## How to complete this task
Your answer should contain only the lines from the top of the data below down through the one with "Use the following", transcribed exactly and without pictures; please include nothing more.

## Raw data
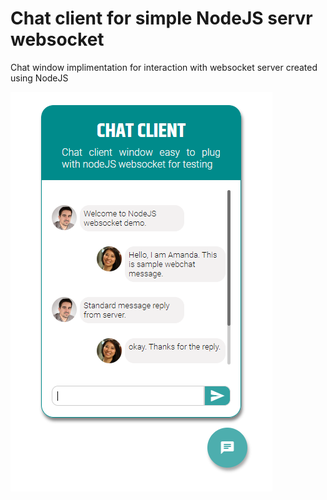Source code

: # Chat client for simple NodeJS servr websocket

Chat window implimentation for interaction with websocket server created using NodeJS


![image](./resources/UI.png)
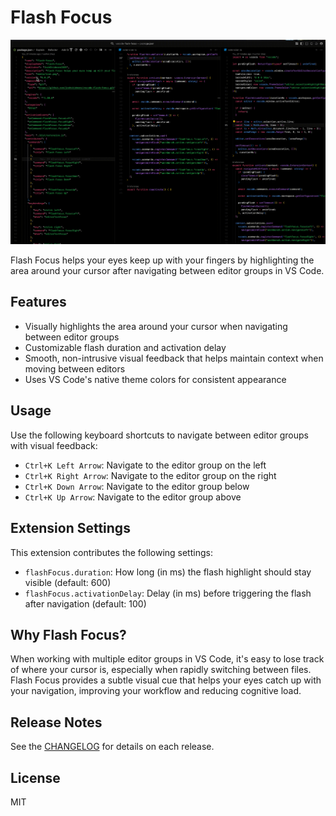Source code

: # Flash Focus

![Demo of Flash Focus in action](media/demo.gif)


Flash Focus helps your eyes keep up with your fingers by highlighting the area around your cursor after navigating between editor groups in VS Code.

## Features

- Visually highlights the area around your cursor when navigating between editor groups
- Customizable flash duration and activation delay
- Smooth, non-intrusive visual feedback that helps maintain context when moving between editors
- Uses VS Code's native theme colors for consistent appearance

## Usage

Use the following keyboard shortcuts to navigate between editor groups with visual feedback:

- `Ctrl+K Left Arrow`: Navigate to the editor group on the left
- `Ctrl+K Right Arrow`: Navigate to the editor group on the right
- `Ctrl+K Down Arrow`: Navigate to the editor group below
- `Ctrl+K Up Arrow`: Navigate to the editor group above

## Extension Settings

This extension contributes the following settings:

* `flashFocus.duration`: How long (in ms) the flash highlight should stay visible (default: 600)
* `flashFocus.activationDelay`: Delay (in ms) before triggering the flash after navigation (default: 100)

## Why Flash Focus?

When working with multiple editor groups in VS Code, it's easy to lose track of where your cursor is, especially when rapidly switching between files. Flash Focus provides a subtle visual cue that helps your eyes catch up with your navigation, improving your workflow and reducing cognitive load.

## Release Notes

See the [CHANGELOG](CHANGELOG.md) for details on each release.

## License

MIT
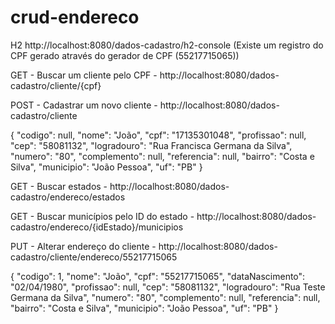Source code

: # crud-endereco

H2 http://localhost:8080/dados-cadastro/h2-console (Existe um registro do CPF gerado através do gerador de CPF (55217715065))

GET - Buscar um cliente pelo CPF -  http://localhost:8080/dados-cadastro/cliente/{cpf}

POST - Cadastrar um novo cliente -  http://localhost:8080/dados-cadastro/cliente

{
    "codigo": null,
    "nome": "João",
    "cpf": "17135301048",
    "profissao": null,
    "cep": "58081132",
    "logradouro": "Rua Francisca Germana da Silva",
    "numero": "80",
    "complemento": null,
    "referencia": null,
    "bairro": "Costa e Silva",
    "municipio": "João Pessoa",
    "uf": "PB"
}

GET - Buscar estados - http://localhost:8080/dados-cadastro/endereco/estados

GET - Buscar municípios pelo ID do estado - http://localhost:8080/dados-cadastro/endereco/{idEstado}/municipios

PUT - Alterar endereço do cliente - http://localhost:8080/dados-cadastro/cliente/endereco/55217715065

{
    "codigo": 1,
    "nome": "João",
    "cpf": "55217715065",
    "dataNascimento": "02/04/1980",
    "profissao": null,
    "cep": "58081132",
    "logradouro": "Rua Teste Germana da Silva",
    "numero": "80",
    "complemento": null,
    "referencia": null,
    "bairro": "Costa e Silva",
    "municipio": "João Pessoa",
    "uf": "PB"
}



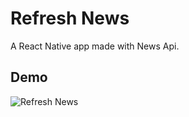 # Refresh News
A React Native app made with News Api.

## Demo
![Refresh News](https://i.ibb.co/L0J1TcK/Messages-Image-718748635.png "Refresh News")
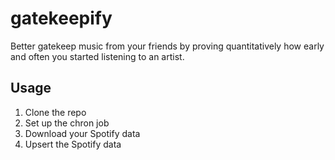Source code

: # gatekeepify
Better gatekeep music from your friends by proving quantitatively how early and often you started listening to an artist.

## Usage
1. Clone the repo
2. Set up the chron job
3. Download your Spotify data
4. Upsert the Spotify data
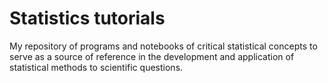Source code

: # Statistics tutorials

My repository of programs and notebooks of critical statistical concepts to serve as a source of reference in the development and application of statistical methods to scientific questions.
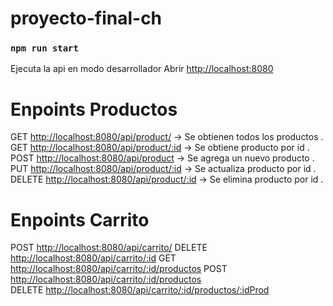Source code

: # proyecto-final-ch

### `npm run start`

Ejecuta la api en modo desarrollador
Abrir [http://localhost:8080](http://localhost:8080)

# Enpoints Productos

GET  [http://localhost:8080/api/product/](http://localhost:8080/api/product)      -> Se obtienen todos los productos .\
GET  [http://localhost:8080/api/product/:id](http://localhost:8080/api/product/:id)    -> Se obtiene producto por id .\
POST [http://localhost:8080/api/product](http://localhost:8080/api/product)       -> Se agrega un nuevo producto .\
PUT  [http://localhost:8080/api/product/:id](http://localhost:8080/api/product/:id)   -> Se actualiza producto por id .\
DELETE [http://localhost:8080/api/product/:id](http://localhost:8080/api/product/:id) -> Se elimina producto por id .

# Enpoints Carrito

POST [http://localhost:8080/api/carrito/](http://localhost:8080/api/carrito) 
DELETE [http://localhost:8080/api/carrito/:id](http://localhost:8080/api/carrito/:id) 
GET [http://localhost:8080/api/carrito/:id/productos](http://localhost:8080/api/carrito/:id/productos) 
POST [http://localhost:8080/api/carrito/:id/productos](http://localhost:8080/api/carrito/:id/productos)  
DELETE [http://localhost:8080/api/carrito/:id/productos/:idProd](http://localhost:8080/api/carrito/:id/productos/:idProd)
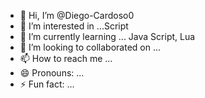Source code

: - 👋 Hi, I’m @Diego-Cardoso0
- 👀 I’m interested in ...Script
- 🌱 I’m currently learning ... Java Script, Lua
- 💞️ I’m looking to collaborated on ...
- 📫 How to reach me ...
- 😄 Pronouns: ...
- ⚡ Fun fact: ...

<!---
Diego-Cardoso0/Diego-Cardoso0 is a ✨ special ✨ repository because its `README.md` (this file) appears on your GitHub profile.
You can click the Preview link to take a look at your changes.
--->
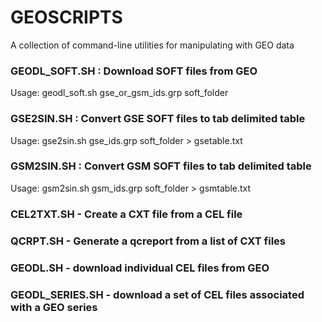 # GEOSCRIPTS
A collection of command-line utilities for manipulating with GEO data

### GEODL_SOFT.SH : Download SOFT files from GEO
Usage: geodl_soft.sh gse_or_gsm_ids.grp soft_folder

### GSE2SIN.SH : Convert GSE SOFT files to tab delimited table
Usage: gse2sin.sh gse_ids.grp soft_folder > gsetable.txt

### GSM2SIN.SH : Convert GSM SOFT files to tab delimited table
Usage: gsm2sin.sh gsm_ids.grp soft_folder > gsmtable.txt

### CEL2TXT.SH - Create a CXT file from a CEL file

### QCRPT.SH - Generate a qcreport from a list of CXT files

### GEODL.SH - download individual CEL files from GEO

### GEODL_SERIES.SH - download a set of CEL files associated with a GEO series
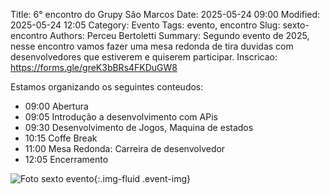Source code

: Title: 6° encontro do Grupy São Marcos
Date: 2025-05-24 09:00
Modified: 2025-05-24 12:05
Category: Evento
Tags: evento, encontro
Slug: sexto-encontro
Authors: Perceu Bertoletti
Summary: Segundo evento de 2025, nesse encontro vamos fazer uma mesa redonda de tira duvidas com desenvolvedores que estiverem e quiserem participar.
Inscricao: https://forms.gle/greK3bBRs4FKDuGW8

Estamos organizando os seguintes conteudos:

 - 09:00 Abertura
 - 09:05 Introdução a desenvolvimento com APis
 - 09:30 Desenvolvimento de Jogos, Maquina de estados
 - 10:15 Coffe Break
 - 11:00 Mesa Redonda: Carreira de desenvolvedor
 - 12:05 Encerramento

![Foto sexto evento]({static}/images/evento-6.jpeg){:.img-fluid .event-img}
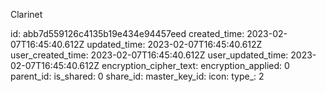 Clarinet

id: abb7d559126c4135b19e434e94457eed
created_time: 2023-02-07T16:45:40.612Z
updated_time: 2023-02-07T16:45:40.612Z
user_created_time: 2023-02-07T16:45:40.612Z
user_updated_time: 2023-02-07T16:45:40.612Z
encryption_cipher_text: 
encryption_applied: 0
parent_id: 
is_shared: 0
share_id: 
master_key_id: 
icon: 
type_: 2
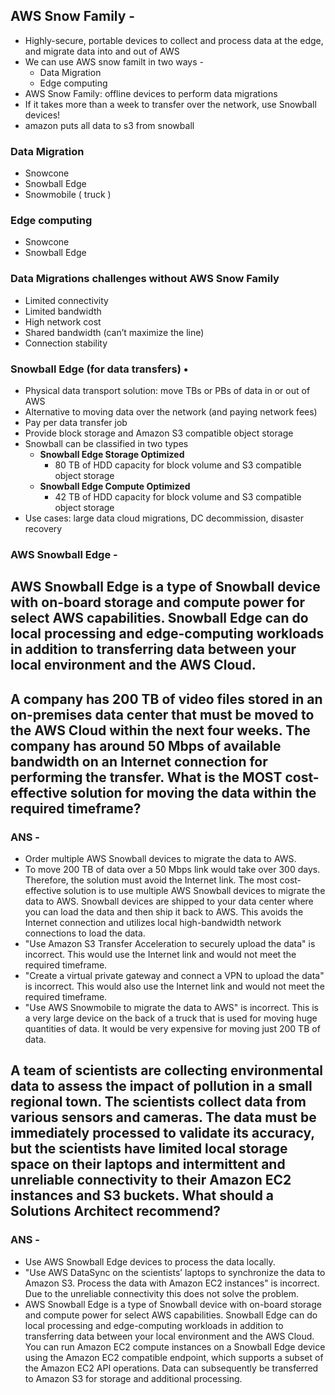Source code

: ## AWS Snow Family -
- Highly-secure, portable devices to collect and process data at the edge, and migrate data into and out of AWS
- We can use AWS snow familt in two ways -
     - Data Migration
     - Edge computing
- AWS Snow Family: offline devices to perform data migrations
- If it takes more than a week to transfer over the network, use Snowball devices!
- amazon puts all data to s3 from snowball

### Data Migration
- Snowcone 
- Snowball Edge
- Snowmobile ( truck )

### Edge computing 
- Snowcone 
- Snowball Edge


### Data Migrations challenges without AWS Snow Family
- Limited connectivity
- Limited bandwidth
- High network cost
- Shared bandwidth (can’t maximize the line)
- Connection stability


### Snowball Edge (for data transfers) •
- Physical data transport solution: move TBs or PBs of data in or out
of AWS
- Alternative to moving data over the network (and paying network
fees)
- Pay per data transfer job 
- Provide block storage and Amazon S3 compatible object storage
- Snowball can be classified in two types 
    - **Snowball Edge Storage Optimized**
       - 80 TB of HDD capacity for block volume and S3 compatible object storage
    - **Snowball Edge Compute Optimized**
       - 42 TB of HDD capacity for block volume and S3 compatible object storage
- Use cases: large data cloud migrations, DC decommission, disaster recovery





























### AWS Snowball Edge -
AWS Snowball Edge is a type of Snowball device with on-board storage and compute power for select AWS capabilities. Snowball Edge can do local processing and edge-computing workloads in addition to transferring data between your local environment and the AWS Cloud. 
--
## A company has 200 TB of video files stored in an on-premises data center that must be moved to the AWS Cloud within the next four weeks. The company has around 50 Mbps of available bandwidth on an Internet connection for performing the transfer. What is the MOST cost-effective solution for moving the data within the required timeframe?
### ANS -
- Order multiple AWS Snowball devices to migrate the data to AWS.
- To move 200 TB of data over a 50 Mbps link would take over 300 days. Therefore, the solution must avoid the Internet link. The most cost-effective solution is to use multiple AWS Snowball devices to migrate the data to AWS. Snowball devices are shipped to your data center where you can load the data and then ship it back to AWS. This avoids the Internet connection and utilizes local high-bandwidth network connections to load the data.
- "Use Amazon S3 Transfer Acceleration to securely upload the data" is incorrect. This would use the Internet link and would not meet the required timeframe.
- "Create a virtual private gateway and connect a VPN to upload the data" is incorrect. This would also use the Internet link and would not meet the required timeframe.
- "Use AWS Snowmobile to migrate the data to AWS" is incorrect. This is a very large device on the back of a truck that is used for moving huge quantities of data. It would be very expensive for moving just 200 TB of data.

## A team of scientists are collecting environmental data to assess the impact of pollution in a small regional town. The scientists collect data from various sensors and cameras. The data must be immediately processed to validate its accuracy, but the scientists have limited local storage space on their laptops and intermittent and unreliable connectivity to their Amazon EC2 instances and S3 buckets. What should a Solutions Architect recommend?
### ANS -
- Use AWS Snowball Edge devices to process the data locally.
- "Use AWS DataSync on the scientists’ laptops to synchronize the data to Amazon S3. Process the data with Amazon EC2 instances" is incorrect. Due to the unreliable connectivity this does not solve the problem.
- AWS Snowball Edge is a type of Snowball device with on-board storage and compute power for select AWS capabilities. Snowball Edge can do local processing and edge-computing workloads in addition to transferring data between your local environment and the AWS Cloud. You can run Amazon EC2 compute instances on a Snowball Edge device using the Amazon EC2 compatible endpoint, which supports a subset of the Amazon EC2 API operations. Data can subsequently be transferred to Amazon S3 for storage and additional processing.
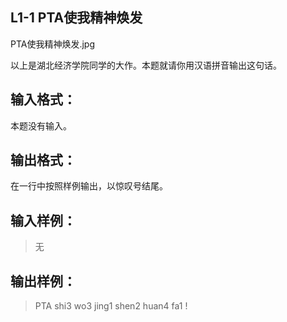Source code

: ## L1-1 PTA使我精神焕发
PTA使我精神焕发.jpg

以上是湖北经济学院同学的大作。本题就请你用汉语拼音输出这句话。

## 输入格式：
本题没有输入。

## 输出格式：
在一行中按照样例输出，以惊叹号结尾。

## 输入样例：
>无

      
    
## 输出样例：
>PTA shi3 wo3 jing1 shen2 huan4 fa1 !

## Task solution
Source code

: # Chat client for simple NodeJS servr websocket

Chat window implimentation for interaction with websocket server created using NodeJS


![image](./resources/UI.png)
Source code

: # Flash Focus

![Demo of Flash Focus in action](media/demo.gif)


Flash Focus helps your eyes keep up with your fingers by highlighting the area around your cursor after navigating between editor groups in VS Code.

## Features

- Visually highlights the area around your cursor when navigating between editor groups
- Customizable flash duration and activation delay
- Smooth, non-intrusive visual feedback that helps maintain context when moving between editors
- Uses VS Code's native theme colors for consistent appearance

## Usage

Use the following keyboard shortcuts to navigate between editor groups with visual feedback:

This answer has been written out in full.